• [DATA FOR REVIEW]:
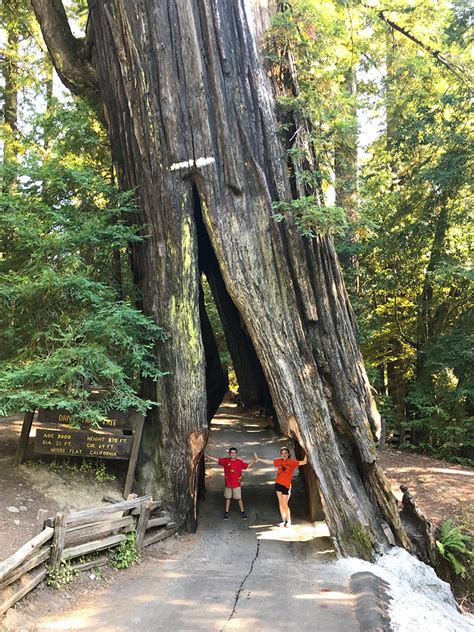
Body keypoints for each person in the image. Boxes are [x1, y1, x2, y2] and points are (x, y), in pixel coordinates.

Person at [255, 447, 307, 527]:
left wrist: (307, 450)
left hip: (286, 485)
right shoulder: (279, 461)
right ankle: (283, 520)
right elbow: (269, 462)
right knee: (280, 502)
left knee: (285, 503)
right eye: (282, 453)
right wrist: (258, 459)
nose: (284, 455)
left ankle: (288, 521)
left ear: (288, 454)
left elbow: (304, 462)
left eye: (285, 453)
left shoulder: (292, 462)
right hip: (278, 484)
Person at [206, 447, 256, 520]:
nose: (233, 454)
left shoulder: (239, 462)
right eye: (231, 453)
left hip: (236, 484)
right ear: (229, 454)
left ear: (236, 454)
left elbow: (247, 466)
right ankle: (226, 513)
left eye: (234, 453)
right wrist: (207, 456)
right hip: (228, 483)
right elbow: (217, 459)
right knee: (228, 498)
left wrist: (254, 460)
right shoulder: (225, 461)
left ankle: (243, 512)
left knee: (239, 498)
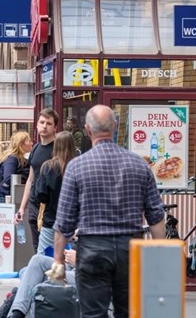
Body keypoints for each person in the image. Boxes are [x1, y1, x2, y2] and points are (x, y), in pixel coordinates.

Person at [51, 105, 166, 318]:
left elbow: (64, 221)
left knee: (93, 314)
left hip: (92, 250)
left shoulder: (77, 167)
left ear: (87, 130)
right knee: (129, 312)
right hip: (131, 249)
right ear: (115, 127)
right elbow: (156, 216)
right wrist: (160, 254)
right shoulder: (140, 165)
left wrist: (58, 260)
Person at [16, 108, 58, 252]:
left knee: (48, 248)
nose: (45, 126)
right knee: (36, 246)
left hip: (51, 206)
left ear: (55, 128)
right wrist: (22, 207)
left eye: (49, 123)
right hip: (34, 204)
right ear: (37, 125)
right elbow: (30, 180)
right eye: (42, 122)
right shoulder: (35, 149)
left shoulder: (58, 149)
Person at [34, 131, 76, 254]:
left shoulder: (48, 167)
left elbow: (41, 195)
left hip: (51, 221)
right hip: (73, 224)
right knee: (69, 261)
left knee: (42, 259)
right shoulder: (78, 167)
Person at [8, 250, 78, 318]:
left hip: (84, 274)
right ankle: (17, 312)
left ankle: (16, 314)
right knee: (36, 261)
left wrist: (78, 260)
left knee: (41, 276)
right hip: (73, 267)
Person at [0, 131, 32, 200]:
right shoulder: (12, 159)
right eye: (29, 141)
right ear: (21, 144)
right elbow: (8, 178)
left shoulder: (21, 159)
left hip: (12, 196)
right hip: (5, 198)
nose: (31, 143)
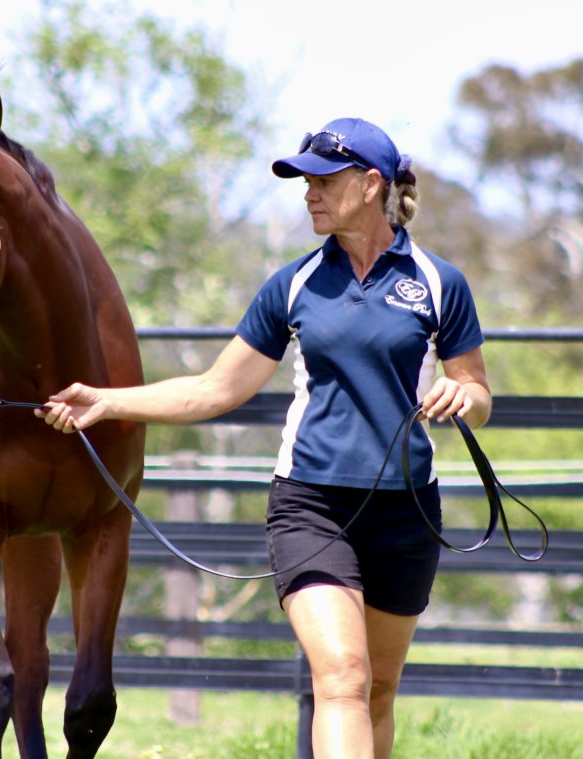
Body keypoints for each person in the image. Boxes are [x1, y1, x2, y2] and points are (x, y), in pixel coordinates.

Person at [36, 117, 491, 759]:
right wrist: (105, 401)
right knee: (343, 678)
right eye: (303, 181)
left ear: (369, 185)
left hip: (407, 511)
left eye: (322, 180)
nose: (308, 192)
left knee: (380, 688)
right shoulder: (294, 286)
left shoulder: (440, 282)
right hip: (311, 506)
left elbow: (477, 391)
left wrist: (461, 395)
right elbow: (214, 390)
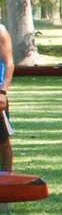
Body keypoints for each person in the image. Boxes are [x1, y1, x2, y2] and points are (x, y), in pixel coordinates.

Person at [0, 24, 14, 172]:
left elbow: (9, 63)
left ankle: (6, 178)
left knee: (2, 139)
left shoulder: (1, 31)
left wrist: (3, 91)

• [TASK DETAILS]: Write back the stretch of lines above that begins with the line holding "left wrist: (307, 450)" and ends with the line holding "left hip: (92, 250)", both included, exactly as written. Pictures stay out.

• [EXPECTED ANSWER]:
left wrist: (307, 450)
left hip: (286, 485)
right shoulder: (279, 461)
right ankle: (283, 520)
right elbow: (269, 462)
right knee: (280, 502)
left knee: (285, 503)
right eye: (282, 453)
right wrist: (258, 459)
nose: (284, 455)
left ankle: (288, 521)
left ear: (288, 454)
left elbow: (304, 462)
left eye: (285, 453)
left shoulder: (292, 462)
right hip: (278, 484)
Person at [206, 447, 256, 520]:
nose: (233, 454)
left shoulder: (239, 462)
right eye: (231, 453)
left hip: (236, 484)
right ear: (229, 454)
left ear: (236, 454)
left elbow: (247, 466)
right ankle: (226, 513)
left eye: (234, 453)
right wrist: (207, 456)
right hip: (228, 483)
right elbow: (217, 459)
right knee: (228, 498)
left wrist: (254, 460)
right shoulder: (225, 461)
left ankle: (243, 512)
left knee: (239, 498)
Body keypoints for each person in the image. Boxes are [x1, y1, x2, y2] and points are (x, y), in pixel coordinates.

Person at [51, 105, 166, 318]:
left elbow: (64, 221)
left knee: (93, 314)
left hip: (92, 250)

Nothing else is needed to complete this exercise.